Of the 1200 doctors in West Palm Beach, 47 endorsed the code. True to its word, the PMS published and distributed their names to its local members.
A Sophisticated Media Campaign. I asked Charlie how the PMS had chosen West Palm Beach. His answer made it clear that the organization is making very sophisticated use of the media.
"We were choosing among cities we could afford, those in the 60th to 70th largest media markets: cities like San Jose, Des Moines, Albuquerque, and West Palm Beach. We chose West Palm Beach for a number of reasons:
"The large number of Prevention readers. There were 13,000 subscribers in that one county alone.
"The major Miami media outlets right next door. We knew that spill over into Miami would give us hundreds of thousands of extra listeners and viewers.
"West Palm has enough connection with people from New York that the Eastern media accept it as part of the real world.
"We were testing a number of different pieces that made up the whole campaign: the code of practice, the community response, whether we'd get new members, our radio commercials, our TV spots, our newspaper ads, and our call-in talk show.
"The cost of the whole campaign came to about $75,000. For the same amount of money we could have done a mailing to every physician in the country or bought one spot on New York TV.
"Since the West Palm Beach action we've been evaluating the effect of each of those elements on the whole campaign. We're refining our plan of attack, tinkering with the model a bit. We'll be using the same general approach in other markets."
From the Top Down, Then Up Again. I asked Charlie if it wasn't a bit unusual for a consumer organization to be started by a well-funded national office instead of growing out of a coalition of local grassroots groups. He agreed that it was.
"What we're trying to do is begin from the top down, then to ignite local activity by providing information, ideas, and expertise for the use of autonomous local groups. We may call a meeting of all the PMS members in a certain area, but we're not planning to organize local chapters or anything like that. We just want to support whatever they come up with.
"The PMS plans to do three things: support local actions, act as a pro-consumer lobby on health policy, and provide information."
Supporting Local Actions. "We plan to develop models for several kinds of local actions. We'll teach local members and groups how to:
"Publicize key statistics on local providers—e.g. the rates of certain surgeries performed at various hospitals, death rates from certain operations, the rate and severity of doctor-caused illness in various facilities, and rates of malpractice clans.
"Identify and root out incompetent physicians."
"Promote the patient-oriented doctors in the community."
"Stimulate the establishment of laypeople's medical libraries modeled after the Planetree Health Resource Center in San Francisco."

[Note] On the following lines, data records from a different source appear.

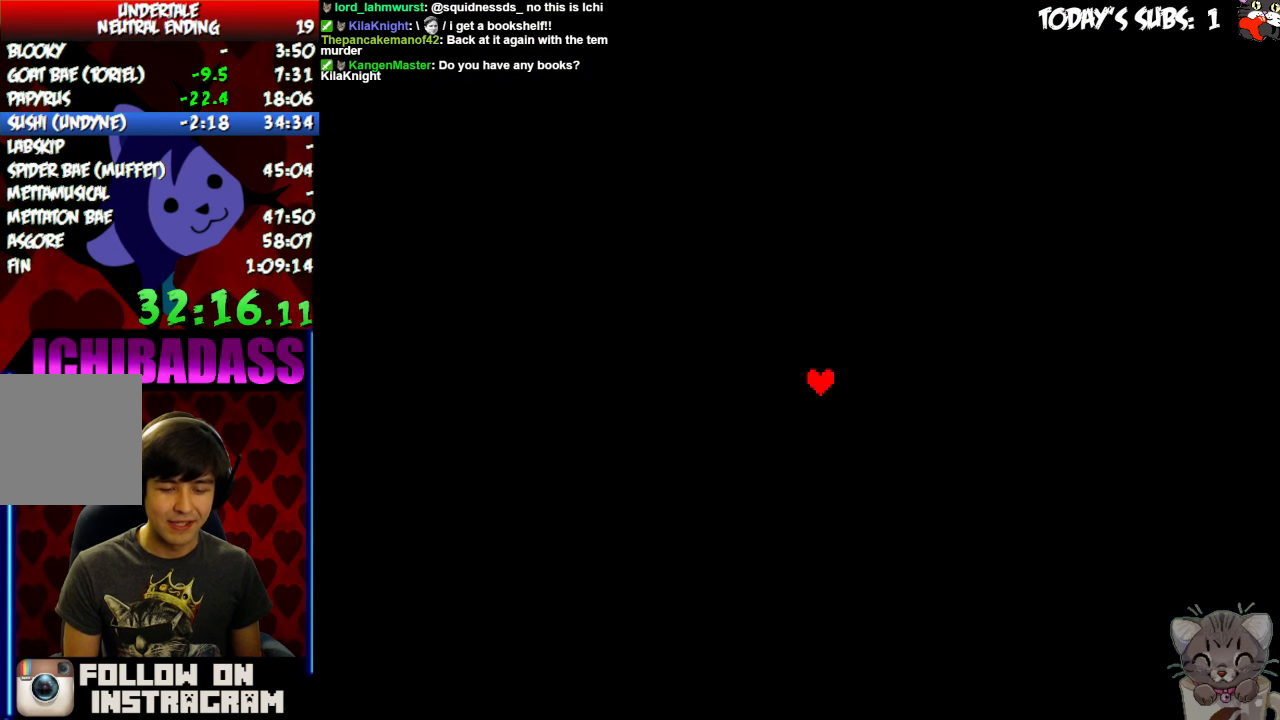
Gameplay with keyboard; each line is a JSON object with the keys held at the frame after it. "events" lists presses ("down") and releases ("up") of "c", "down", "escape", "left", "return", "right", "shift", "up", "x" and "z" between this image and that frame as [ms after this image, input, new state], when the widget could be followed in between. No other keys are recorded. Mouse input is not recorded.
{"keys": [], "events": []}
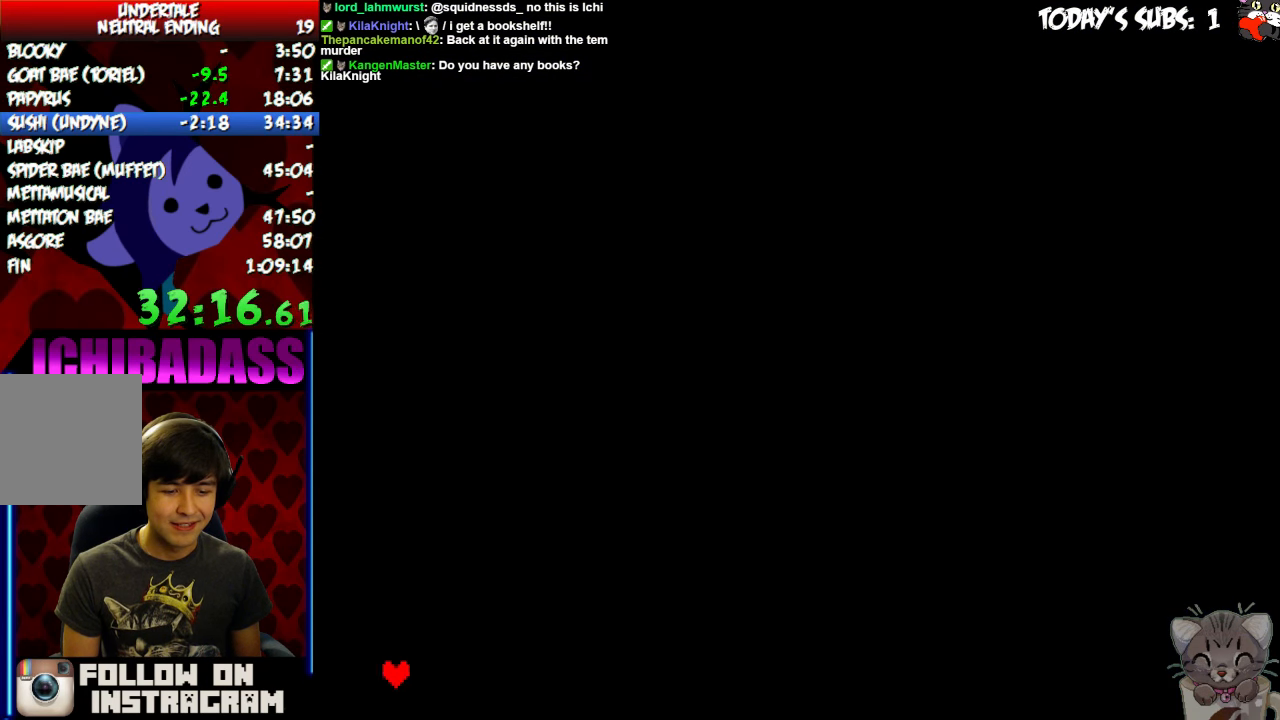
{"keys": [], "events": []}
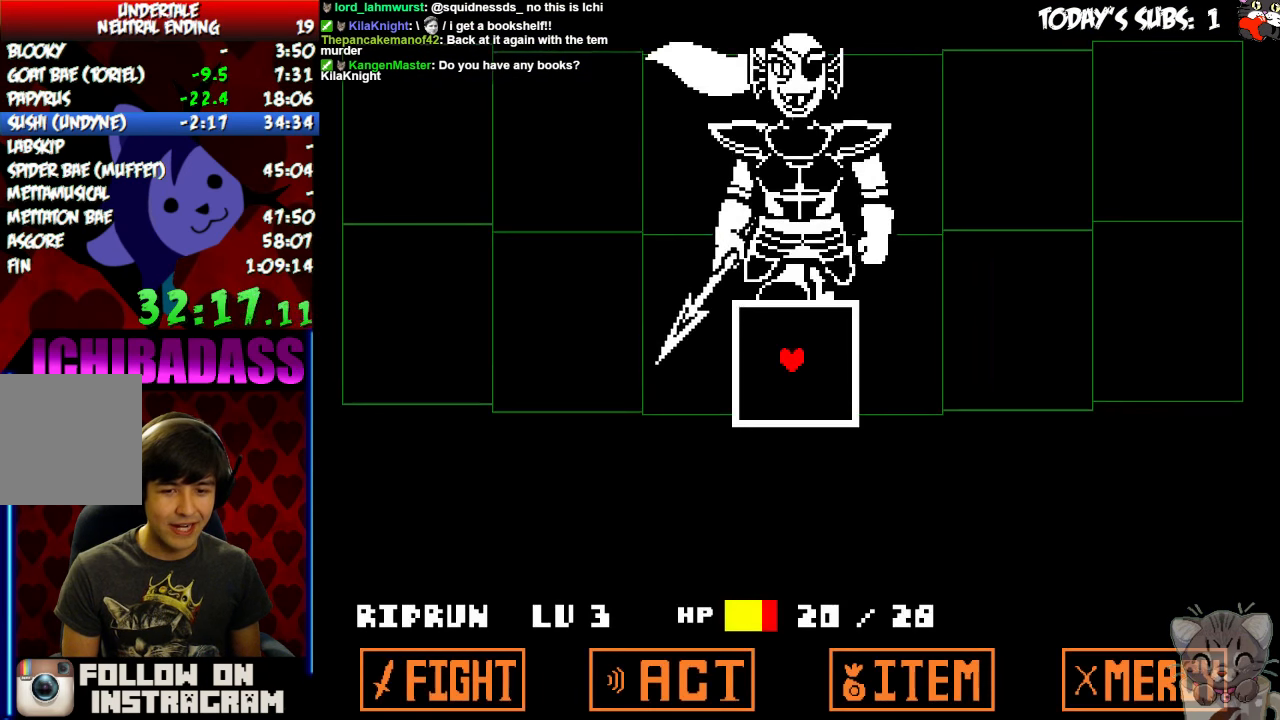
{"keys": [], "events": []}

"Analyze the health problems in the community and find ways to prevent them."
"Encourage prevention through bringing pressure on state and local health bodies, employers, unions, schools, and local media."
Hospital Evaluation Project. The PMS is now conducting a pilot hospital evaluation program in New York City. The organization has sent forms to more than 5000 physicians, nurses, and PMS members, asking them to evaluate the city's 78 hospitals.
The group plans to publish the results of those evaluations so that citizens can see how doctors, nurses and other consumers rate each facility.